**EXERCISE OBJECTIVE**:
Reproduce the lines between the one holding "[**PolicyResponseContract**](PolicyResponseContract.md)" and the one holding "[[Back to README]](../README.md)", inclusive, renaming "Back to" to "Return to" everywhere and leaving everything else unchanged. Return only those lines.

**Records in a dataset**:
******************************
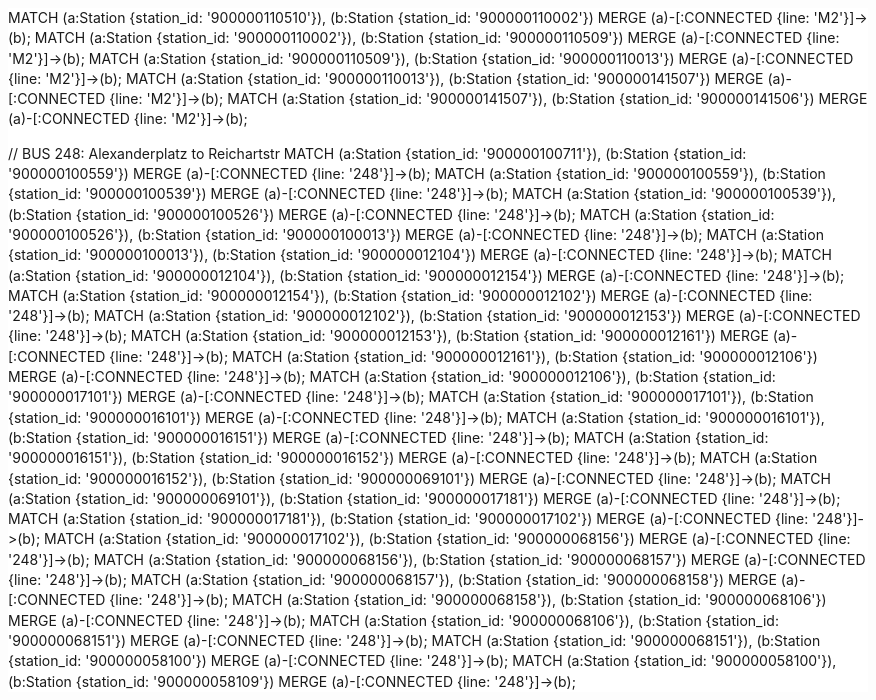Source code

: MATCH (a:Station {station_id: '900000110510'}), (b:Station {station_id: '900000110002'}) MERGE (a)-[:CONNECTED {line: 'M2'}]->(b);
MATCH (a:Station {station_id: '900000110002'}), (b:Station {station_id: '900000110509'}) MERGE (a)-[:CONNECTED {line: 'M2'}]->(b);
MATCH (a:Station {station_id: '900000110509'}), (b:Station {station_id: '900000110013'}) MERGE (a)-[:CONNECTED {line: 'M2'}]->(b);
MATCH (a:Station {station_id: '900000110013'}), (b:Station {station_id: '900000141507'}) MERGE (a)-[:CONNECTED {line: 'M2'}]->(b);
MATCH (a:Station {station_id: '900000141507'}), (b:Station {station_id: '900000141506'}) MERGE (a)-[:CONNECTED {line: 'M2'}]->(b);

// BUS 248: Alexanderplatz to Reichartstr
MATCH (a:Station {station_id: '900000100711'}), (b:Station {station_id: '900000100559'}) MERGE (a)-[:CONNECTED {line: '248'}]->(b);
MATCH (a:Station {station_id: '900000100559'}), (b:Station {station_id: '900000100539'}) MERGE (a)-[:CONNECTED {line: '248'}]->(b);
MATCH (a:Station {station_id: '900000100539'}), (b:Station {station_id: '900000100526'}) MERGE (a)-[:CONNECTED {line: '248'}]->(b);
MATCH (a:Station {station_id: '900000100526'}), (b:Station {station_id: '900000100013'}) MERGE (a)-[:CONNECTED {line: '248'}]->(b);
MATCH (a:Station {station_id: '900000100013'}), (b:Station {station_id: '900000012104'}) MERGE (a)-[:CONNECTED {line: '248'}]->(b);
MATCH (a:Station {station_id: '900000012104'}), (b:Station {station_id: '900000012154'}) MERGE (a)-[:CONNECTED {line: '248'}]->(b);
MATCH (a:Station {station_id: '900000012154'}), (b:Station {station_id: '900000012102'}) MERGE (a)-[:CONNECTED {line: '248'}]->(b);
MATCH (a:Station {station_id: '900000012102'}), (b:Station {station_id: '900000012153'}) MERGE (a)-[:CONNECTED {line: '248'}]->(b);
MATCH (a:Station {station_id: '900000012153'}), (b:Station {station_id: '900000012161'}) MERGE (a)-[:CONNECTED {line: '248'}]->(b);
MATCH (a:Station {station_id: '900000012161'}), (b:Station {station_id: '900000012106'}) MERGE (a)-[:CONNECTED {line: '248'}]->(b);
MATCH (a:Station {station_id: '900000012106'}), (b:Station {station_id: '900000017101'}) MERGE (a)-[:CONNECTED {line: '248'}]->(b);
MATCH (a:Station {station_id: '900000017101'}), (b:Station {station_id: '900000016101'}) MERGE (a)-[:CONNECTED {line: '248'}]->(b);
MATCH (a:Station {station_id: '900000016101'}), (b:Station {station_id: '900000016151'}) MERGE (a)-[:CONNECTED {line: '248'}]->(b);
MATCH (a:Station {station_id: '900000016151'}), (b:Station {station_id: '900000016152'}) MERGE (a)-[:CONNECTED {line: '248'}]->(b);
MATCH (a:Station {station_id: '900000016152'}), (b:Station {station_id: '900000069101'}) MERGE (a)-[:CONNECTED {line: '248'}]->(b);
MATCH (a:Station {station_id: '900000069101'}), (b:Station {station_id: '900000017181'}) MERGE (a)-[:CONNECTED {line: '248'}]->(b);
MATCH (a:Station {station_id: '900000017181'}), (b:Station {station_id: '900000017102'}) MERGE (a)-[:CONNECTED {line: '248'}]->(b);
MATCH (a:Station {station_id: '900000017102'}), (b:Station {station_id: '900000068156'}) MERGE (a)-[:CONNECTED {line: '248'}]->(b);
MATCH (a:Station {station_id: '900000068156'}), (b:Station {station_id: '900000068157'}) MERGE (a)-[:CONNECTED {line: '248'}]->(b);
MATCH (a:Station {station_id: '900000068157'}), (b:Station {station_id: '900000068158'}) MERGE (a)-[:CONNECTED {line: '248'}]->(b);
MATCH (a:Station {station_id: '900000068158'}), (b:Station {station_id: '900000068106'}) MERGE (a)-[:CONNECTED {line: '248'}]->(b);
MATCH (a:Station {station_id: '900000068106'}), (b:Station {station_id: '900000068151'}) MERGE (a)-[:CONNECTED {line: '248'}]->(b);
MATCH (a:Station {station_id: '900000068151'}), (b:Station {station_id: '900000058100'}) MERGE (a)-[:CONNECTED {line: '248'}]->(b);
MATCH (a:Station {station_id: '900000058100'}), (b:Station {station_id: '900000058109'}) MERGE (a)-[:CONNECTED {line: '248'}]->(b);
******************************
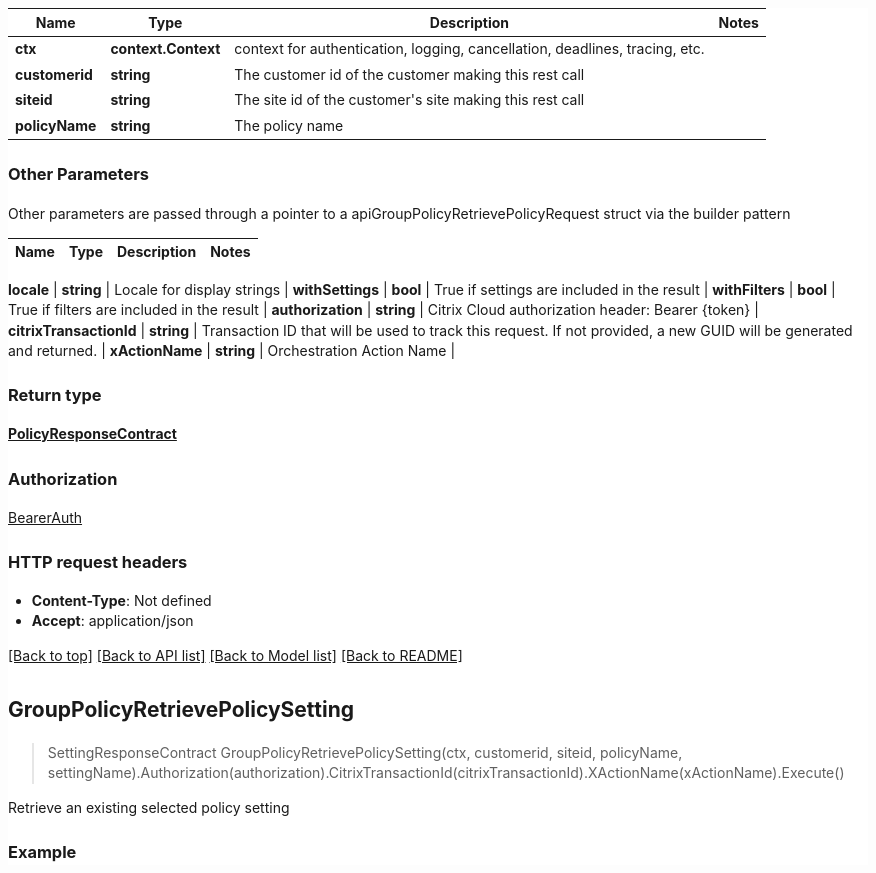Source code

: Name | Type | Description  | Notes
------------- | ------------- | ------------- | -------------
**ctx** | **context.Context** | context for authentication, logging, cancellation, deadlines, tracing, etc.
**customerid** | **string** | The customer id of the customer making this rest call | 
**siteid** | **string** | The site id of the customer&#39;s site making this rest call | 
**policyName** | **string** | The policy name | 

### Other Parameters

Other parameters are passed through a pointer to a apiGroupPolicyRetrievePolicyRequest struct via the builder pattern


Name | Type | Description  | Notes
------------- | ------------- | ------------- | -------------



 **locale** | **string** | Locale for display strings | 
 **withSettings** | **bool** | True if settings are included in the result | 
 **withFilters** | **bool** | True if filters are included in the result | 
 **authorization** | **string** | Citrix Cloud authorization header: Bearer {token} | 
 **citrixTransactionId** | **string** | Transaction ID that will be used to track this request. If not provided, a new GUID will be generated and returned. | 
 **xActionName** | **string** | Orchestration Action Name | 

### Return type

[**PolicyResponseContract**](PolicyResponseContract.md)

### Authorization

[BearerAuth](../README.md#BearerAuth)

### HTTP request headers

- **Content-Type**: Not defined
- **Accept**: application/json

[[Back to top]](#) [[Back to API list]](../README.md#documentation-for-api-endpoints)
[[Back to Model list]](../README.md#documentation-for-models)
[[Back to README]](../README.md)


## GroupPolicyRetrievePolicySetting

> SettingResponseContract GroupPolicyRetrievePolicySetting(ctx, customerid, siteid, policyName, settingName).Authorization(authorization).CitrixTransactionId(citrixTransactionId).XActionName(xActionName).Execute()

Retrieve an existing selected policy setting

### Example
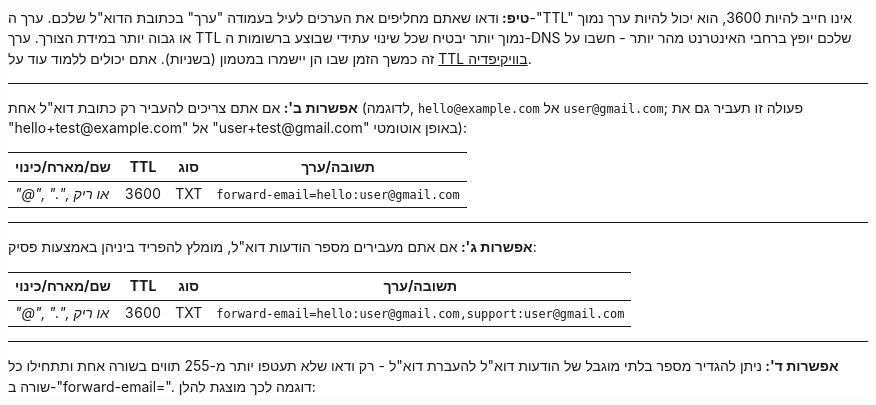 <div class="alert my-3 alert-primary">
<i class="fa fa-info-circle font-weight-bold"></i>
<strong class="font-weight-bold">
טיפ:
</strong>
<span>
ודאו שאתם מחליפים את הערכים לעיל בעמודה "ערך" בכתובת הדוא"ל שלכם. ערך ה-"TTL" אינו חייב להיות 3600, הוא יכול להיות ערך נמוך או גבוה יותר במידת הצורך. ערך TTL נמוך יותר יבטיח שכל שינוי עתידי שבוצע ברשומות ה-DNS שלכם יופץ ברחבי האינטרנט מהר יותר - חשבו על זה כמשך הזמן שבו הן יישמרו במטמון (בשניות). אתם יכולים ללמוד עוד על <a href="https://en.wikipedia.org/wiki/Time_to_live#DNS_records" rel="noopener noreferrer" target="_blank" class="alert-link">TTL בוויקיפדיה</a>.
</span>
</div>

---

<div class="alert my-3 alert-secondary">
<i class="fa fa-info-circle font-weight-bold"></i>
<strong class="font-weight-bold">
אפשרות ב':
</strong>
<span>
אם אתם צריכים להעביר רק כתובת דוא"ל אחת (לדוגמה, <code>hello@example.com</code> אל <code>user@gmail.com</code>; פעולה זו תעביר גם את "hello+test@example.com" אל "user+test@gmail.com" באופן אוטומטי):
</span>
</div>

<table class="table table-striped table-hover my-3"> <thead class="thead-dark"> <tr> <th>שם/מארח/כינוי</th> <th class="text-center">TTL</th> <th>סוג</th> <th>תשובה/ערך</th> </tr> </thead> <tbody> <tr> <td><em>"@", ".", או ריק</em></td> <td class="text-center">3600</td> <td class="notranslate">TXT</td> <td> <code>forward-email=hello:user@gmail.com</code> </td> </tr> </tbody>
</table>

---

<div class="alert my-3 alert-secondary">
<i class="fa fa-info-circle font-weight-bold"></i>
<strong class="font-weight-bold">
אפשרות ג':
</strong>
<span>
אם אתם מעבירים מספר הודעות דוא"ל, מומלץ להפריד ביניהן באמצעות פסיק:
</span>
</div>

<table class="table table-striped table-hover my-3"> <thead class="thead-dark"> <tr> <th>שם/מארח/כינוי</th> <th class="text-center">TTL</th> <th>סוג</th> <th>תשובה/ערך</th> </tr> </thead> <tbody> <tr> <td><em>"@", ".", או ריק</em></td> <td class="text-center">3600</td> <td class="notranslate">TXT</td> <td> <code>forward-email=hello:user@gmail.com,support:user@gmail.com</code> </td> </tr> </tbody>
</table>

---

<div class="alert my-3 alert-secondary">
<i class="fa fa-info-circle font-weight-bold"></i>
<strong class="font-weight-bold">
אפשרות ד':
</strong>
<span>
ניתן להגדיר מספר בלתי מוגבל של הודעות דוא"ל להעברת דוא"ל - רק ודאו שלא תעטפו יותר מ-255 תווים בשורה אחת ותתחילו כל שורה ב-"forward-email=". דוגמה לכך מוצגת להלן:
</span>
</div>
******************************
**TASK RESULT**:
[**PolicyResponseContract**](PolicyResponseContract.md)

### Authorization

[BearerAuth](../README.md#BearerAuth)

### HTTP request headers

- **Content-Type**: Not defined
- **Accept**: application/json

[[Return to top]](#) [[Return to API list]](../README.md#documentation-for-api-endpoints)
[[Return to Model list]](../README.md#documentation-for-models)
[[Return to README]](../README.md)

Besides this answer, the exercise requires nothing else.